Merc? Now that’s the real mystery. The one that matters most right now because he’s the first person we’re gonna see.

And Nick. I haven’t seen him in a long time, but Merc has. He knows a lot about me. Maybe more than he should. Definitely more than he should.

And so this is the test. Who works for who is a question I’ve had no solid answer to for a very long time. But pretty soon all the players will be present and I can sort it out.

But pretty soon is not now, so I need to just let it go. I’m moving forward on trust alone. I have to trust her. It’s my only option.

I think about Harper instead and that makes my chest hurt in a way that’s new to me. When I saw her lying on the floor in her old apartment—fuck. I stopped breathing. It had to have been no more than two, three seconds. But it felt like eternity. Slow mo, right? They say that in emergencies, time changes. And I believe it. I’ve felt that a lot over the years. When reality is so in your face. When death is right there—all you gotta do is reach out and he’ll pull you across that thin veil and make it all end, once and for all.

I’ve been there so many times. But the first time is the one you never forget.

Honduras. Twelve years ago. James Fenici, barely Six, not yet Tet. Already fucked up.

Even now when I close my eyes, I hear the spray of bullets. My hands were shaking so bad I couldn’t even load my fucking rifle. And when I finally shot my first gang member down in the fucked up place they call San Pedro Sula, I missed. The first bullet skimmed past his temple, just enough to ruin his eye, and give me a nice visual burned into my memory. Still, to this day.

I never even got a chance to fire a second shot and finish the job, because I was caught and the guy who was forever called Mistake Number One in my head lived.

But I’m sure he looked in the mirror every day and wished he hadn’t. I’m sure he looked in the mirror every day and told himself he lived for one thing only. To make James Fenici pay.

I was in custody long enough to be tortured by him personally after he recovered. They burned me. They choked me. Hell, they hanged me once. Not enough to break my neck, obviously, just enough that I had to stand on my tiptoes for hours… days, sometimes.

They say the reason I’m so dangerous now is because I never gave up then. And I guess that’s true. I don’t. I figure fuck this goddamned world. It’s got nothing I can’t take. All I gotta do is become Tet when the time starts to slow down and he steps right in. He’s got no problem blowing heads off and Tet does not miss.

If you’re gonna kill someone, you finish the job or die trying.

Because it’s no gusta hanging around to get caught or having to go back and try it again. Take it from me. I know. I got caught and I went back to finish the job of taking over the city they call Murder Capital of the World. It was like combining the worst moment of my life with a weird sensation of coming home.

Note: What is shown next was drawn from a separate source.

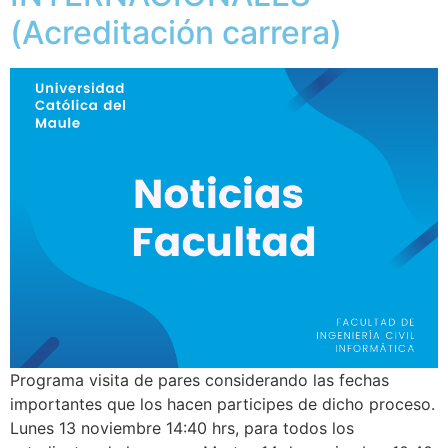
(Acreditación carrera)
Programa visita de pares considerando las fechas
importantes que los hacen participes de dicho proceso.
Lunes 13 noviembre 14:40 hrs, para todos los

I think that’s when Tet really started to take an interest in my jobs. I don’t consider Southern California home anymore, not since I left there when I was sixteen. But thinking of Honduras as home back then? That was a new level of fucked up, even for me.

It took me years to understand that I was different. When One came to rescue me from the Honduran gangs, I had an inkling. His third name is Shroom because his calling-card poison is amatoxin. Poison mushrooms. We get assigned a poison to use when we need to kill people for personal reasons. Mine’s the toxin found in the blue ring octopus. Classic James Bond kinda shit.

Tet the toxin is a blockbuster movie way to die, for sure.

But Tet the dude? He’s definitely more of a Goldfinger kinda character.

I don’t know whose idea it was to give us three names, but I took that shit seriously because when your job requires you to interact with some of the biggest scumbags on Earth, you gotta keep it in perspective.

Tet.

I can feel him inside me. He tips his hat in greeting. He’s relaxed right now. His version of winding down at the beach. But that’s because I’m with the kid and I think Harper is safe for now.